State the number of lines in the material below that hold "baseFrequency", and add nothing to it.

---

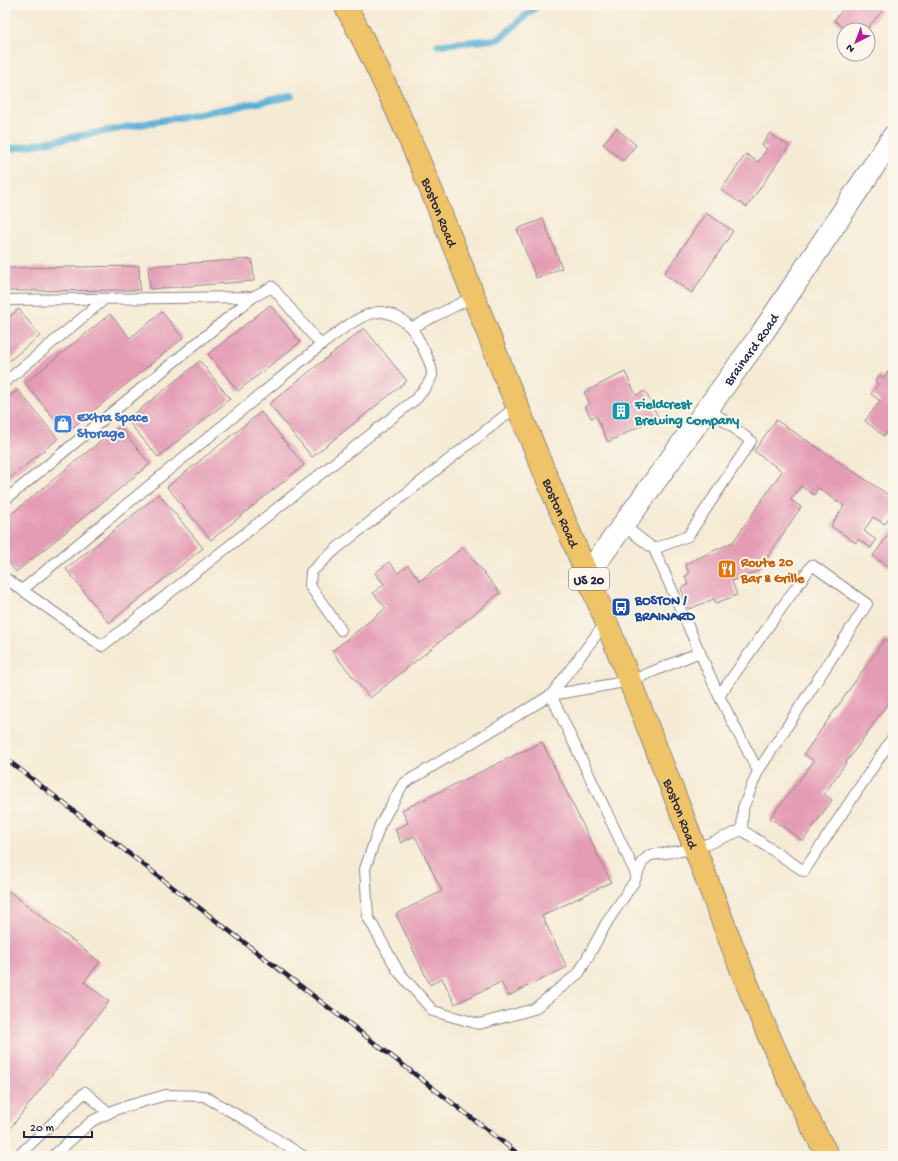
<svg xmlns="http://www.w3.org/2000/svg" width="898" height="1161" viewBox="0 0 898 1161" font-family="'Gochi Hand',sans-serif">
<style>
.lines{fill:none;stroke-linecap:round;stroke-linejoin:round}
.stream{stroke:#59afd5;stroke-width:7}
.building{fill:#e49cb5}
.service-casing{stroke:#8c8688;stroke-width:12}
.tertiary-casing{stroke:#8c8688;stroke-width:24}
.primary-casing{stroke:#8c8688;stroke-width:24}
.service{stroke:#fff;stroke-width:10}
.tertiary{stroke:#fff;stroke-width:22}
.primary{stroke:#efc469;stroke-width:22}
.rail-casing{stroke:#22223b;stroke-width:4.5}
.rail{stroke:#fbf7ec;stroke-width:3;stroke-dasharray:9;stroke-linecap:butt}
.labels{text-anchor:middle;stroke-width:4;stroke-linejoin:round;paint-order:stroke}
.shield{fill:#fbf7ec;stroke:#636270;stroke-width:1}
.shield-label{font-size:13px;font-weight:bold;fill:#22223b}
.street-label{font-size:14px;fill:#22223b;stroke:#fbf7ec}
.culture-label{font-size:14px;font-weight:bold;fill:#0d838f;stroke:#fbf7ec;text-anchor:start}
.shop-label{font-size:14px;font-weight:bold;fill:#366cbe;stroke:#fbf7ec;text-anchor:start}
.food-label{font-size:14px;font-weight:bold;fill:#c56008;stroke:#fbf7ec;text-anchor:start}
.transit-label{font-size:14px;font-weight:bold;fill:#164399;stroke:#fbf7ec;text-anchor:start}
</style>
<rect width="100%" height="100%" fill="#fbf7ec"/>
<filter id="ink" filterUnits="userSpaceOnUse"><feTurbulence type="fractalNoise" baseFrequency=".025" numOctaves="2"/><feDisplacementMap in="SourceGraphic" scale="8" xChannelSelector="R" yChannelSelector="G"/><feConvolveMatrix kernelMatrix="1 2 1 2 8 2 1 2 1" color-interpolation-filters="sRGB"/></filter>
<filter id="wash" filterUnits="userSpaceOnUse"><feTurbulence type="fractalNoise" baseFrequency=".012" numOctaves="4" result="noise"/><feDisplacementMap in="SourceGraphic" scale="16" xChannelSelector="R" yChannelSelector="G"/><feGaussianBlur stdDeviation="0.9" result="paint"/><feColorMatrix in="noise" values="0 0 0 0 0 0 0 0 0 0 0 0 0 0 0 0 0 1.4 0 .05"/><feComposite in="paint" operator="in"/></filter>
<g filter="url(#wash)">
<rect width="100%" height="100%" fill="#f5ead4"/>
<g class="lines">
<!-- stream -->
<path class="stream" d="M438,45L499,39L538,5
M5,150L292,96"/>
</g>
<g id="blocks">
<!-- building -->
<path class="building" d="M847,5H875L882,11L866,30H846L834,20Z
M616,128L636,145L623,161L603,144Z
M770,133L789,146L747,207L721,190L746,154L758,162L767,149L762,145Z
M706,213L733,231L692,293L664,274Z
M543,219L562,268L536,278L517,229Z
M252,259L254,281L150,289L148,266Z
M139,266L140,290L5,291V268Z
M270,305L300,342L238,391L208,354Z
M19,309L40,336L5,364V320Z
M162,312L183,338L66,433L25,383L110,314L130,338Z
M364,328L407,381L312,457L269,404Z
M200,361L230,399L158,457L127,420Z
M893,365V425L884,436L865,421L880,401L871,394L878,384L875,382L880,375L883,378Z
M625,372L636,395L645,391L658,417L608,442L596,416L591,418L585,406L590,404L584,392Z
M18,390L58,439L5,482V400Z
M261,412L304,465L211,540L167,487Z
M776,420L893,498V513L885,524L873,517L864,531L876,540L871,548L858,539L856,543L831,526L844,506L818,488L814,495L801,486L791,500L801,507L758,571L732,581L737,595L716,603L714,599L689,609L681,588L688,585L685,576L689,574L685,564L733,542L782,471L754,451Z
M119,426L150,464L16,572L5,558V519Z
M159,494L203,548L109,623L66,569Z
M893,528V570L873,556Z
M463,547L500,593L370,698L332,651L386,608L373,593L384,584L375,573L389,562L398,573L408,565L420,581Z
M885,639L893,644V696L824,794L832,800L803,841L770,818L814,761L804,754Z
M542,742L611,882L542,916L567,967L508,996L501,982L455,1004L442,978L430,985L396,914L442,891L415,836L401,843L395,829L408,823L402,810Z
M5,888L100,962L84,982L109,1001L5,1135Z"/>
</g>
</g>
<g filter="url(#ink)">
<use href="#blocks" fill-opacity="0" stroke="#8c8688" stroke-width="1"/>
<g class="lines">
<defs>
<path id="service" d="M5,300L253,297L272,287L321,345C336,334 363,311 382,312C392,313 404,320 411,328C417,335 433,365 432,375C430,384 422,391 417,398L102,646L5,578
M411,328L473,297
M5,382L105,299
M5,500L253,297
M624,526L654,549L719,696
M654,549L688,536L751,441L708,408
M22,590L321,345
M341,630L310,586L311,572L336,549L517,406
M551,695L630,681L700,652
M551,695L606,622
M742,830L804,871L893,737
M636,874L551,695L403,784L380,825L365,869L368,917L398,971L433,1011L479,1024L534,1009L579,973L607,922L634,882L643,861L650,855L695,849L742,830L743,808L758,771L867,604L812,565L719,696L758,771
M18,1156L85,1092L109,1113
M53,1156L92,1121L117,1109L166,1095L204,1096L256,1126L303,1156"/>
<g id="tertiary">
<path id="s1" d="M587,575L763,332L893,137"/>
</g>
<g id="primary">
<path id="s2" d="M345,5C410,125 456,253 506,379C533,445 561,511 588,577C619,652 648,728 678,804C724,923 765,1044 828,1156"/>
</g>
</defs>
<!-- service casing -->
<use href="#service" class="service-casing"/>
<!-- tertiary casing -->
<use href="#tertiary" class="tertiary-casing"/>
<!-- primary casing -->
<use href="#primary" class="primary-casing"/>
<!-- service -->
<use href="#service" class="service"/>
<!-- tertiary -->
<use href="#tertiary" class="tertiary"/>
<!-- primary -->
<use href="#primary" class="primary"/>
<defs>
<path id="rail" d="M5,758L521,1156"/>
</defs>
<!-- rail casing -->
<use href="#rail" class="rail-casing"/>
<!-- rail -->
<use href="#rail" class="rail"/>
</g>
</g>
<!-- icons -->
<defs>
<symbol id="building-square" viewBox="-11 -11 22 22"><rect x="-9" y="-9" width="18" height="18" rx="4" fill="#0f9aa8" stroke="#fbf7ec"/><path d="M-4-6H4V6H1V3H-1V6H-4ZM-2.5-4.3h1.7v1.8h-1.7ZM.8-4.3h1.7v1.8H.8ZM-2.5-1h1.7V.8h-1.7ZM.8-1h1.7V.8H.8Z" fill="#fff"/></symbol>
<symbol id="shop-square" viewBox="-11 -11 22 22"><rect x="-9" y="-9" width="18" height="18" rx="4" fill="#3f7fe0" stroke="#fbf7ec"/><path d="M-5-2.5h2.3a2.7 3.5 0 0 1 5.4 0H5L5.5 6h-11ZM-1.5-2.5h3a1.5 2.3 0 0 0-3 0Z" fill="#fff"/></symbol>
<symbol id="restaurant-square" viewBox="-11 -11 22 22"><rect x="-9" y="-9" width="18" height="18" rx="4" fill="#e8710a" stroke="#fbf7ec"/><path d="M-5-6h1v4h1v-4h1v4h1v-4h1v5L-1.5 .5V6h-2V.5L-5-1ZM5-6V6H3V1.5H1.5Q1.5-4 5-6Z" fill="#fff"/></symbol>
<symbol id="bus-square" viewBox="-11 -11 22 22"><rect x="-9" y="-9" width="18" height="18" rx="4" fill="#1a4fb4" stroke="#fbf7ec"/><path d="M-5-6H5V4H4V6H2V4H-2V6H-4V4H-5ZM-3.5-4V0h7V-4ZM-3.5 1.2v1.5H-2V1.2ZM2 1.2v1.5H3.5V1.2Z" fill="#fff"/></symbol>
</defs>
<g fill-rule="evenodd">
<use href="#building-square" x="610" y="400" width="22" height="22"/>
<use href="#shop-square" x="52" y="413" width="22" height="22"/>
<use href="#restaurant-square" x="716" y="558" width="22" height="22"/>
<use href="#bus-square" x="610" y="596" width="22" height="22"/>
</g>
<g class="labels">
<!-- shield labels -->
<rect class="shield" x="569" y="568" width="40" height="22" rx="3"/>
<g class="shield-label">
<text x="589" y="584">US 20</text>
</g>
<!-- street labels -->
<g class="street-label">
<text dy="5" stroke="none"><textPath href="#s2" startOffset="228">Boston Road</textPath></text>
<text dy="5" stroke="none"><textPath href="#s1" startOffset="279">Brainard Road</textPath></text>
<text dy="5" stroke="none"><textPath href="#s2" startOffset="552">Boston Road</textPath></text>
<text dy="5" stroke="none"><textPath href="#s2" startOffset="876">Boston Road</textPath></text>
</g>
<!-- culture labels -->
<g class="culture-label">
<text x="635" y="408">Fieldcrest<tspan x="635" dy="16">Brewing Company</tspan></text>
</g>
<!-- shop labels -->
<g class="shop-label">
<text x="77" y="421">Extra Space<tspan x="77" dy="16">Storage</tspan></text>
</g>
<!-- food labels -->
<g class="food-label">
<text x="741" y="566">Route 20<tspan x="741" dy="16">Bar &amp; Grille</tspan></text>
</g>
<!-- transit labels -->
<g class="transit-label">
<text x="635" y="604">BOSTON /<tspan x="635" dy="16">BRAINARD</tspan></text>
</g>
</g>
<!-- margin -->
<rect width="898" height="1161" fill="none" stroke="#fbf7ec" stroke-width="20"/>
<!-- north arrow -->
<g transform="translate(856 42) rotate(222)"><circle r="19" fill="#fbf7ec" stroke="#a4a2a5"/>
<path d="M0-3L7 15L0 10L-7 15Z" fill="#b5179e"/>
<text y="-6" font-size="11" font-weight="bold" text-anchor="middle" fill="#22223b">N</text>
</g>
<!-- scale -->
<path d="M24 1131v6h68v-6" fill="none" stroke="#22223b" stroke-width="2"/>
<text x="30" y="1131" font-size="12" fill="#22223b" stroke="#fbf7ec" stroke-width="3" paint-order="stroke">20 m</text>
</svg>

---

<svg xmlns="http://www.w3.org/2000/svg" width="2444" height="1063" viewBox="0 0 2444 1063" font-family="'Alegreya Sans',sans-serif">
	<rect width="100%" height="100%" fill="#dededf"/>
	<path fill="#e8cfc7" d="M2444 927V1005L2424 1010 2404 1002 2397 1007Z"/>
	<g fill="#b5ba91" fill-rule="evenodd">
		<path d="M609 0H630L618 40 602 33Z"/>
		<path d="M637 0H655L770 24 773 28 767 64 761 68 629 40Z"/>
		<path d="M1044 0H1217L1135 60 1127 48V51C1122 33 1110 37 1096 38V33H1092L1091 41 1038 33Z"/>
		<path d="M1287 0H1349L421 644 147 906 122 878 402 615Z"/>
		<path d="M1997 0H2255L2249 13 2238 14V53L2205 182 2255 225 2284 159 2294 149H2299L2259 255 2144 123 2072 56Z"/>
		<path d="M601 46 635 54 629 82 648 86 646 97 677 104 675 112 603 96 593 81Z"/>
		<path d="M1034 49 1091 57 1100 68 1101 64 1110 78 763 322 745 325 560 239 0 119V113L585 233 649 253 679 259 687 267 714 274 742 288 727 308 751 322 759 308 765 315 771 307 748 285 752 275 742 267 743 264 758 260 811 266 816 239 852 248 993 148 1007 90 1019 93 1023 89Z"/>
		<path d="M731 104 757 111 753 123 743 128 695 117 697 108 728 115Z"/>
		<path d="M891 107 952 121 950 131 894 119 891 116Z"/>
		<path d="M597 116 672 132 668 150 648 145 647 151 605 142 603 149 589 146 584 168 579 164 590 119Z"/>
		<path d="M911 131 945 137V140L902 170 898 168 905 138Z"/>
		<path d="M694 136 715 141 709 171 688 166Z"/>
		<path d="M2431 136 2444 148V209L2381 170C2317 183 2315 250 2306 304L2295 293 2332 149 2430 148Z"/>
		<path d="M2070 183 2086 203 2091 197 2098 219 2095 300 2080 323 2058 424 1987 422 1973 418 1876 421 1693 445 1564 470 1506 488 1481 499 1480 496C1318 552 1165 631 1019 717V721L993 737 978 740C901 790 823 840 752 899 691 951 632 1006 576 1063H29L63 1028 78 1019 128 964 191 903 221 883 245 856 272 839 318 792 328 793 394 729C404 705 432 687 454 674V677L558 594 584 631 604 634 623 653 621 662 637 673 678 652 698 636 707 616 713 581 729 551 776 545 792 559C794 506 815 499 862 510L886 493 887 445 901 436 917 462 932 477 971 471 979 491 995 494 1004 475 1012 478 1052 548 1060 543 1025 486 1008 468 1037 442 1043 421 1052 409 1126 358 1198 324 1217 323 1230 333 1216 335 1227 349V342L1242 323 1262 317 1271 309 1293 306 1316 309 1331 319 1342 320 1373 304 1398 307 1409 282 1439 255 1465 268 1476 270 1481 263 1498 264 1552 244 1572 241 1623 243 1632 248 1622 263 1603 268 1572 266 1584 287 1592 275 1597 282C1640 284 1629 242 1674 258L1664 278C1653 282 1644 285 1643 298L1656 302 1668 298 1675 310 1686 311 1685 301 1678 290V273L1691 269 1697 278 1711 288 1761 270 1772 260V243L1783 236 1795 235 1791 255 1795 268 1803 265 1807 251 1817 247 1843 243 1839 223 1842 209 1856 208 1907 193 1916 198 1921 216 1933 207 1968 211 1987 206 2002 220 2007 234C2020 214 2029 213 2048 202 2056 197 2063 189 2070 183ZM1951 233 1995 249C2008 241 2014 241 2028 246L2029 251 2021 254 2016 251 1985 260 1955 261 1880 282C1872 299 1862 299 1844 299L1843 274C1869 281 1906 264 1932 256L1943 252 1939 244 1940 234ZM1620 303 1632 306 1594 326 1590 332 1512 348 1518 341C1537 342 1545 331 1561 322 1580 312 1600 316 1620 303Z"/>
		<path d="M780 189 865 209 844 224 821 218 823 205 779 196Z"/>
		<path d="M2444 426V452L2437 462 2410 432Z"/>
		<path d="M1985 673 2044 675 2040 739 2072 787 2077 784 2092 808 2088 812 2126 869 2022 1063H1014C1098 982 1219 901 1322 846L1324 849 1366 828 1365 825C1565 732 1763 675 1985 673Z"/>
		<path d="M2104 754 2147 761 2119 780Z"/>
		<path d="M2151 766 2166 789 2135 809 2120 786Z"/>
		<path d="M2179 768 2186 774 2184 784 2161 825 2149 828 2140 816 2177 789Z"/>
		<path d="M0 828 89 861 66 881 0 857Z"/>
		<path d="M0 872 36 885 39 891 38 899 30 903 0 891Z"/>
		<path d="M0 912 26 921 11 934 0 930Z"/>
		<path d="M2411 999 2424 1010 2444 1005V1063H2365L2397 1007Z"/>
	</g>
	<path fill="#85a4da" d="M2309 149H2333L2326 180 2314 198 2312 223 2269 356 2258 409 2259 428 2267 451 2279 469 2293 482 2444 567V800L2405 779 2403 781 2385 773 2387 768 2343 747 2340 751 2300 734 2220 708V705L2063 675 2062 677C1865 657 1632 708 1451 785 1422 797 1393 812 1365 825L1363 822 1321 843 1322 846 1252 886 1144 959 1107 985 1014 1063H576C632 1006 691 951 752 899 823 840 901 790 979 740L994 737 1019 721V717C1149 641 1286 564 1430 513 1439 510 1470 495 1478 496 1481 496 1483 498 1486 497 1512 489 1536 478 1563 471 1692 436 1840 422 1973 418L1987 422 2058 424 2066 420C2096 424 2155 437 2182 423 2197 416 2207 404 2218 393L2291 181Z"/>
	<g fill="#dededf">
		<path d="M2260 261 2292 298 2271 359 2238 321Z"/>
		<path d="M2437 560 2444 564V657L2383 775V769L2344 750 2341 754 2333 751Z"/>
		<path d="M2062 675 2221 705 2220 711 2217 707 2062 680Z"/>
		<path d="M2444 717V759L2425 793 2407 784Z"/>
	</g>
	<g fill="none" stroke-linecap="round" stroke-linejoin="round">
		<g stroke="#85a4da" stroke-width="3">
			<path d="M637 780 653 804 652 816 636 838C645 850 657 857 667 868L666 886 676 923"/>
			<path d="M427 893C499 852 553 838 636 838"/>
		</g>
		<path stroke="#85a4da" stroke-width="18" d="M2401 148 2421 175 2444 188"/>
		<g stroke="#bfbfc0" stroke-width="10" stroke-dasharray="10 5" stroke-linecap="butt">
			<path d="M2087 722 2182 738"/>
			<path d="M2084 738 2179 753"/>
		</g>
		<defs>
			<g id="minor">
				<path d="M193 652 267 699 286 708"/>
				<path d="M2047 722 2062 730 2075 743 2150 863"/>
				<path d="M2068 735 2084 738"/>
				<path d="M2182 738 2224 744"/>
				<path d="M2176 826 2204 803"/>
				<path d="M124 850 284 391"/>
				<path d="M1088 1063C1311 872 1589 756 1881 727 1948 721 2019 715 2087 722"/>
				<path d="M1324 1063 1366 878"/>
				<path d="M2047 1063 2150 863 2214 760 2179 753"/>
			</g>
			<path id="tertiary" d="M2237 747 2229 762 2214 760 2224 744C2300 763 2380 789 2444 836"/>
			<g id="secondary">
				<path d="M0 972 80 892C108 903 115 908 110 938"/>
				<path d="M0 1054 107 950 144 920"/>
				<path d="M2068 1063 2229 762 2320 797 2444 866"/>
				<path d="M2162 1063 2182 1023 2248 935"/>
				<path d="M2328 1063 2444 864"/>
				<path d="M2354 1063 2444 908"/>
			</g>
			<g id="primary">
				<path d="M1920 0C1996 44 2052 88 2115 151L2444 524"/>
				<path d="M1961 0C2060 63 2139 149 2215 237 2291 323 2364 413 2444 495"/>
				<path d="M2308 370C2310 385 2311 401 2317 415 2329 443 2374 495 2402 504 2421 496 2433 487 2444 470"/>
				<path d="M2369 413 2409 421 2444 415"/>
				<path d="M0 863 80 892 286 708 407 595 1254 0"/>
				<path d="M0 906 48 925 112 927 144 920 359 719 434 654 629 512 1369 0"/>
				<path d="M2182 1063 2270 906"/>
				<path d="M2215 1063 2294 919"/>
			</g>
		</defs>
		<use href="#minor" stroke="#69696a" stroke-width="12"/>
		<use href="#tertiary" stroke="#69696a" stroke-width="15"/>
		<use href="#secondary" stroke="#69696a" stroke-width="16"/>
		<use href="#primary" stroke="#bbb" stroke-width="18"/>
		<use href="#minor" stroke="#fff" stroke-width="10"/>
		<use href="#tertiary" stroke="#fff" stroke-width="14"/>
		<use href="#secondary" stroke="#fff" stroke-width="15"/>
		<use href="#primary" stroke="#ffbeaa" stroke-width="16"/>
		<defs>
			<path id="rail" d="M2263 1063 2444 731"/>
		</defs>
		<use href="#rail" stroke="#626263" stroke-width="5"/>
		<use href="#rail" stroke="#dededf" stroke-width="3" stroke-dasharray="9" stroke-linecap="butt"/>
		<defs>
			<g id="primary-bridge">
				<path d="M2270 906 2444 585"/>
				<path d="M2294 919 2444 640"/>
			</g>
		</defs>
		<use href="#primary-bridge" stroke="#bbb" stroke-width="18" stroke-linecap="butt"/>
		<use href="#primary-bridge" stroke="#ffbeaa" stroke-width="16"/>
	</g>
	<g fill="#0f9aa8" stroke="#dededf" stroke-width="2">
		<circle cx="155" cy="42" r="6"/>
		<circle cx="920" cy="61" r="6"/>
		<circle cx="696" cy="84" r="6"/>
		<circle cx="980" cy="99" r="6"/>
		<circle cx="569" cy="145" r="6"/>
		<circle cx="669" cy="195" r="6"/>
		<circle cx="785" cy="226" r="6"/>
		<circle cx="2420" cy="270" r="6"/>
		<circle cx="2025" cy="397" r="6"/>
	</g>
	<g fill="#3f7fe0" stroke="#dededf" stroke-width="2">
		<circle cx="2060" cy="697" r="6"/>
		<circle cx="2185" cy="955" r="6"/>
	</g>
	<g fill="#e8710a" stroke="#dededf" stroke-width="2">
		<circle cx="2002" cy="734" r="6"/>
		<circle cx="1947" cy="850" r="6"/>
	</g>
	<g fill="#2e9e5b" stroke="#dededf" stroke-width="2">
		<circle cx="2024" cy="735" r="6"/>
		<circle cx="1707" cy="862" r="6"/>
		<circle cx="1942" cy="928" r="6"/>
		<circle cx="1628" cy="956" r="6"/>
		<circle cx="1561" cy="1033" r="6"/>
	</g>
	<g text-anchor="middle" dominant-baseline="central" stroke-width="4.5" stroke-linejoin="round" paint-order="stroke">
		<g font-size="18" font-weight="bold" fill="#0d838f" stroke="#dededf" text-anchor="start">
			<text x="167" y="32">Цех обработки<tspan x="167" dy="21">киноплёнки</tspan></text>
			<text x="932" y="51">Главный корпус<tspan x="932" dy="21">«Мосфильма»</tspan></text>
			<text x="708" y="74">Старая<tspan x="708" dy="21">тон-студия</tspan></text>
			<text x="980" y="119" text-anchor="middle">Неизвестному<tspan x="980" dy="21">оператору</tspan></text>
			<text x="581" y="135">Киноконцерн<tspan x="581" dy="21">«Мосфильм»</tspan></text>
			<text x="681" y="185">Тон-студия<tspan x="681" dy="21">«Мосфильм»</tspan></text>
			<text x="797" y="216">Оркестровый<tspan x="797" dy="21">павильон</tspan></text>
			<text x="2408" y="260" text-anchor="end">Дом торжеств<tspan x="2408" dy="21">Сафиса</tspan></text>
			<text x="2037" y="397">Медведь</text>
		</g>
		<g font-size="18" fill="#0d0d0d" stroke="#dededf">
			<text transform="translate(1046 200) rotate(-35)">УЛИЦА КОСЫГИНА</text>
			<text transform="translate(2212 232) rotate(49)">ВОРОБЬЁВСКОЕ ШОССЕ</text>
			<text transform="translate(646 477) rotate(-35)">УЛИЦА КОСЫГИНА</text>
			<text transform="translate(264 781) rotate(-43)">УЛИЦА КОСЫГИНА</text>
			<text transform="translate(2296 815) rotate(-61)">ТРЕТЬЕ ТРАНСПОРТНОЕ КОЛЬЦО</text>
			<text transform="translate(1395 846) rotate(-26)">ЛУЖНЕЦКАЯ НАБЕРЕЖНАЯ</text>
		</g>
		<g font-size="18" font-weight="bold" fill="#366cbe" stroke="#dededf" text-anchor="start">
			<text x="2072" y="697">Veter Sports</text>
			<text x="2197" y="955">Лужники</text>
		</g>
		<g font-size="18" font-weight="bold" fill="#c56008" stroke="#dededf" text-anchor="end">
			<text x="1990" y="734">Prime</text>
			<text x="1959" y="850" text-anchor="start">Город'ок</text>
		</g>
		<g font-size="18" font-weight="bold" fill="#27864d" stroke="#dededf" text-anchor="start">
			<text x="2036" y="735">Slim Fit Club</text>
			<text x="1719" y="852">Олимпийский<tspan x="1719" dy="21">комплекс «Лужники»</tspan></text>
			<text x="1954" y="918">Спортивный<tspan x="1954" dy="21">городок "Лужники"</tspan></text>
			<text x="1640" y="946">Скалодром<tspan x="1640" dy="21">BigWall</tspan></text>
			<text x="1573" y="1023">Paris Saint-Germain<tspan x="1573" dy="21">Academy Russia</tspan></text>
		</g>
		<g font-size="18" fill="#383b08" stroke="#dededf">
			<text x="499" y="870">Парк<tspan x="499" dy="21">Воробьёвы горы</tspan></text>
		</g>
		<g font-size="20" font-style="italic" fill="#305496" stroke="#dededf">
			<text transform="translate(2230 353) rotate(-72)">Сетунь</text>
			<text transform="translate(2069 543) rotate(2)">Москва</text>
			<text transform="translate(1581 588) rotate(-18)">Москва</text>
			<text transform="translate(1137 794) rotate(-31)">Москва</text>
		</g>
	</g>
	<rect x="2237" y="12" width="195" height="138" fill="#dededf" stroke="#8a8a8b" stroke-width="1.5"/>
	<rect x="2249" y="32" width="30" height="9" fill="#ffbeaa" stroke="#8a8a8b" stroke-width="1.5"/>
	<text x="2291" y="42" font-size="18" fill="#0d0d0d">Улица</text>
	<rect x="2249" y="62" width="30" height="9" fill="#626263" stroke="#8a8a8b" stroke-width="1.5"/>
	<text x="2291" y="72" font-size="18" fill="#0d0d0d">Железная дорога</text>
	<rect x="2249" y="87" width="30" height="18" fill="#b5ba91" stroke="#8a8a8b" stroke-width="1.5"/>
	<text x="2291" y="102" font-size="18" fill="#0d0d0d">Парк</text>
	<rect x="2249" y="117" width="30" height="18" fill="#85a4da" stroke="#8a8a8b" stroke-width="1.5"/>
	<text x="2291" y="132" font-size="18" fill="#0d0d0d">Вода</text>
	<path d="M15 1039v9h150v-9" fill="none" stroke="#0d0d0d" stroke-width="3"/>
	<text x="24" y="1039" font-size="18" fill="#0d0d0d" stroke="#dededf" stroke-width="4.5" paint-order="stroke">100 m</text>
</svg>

---

▸ **RESPONSE AREA**:
2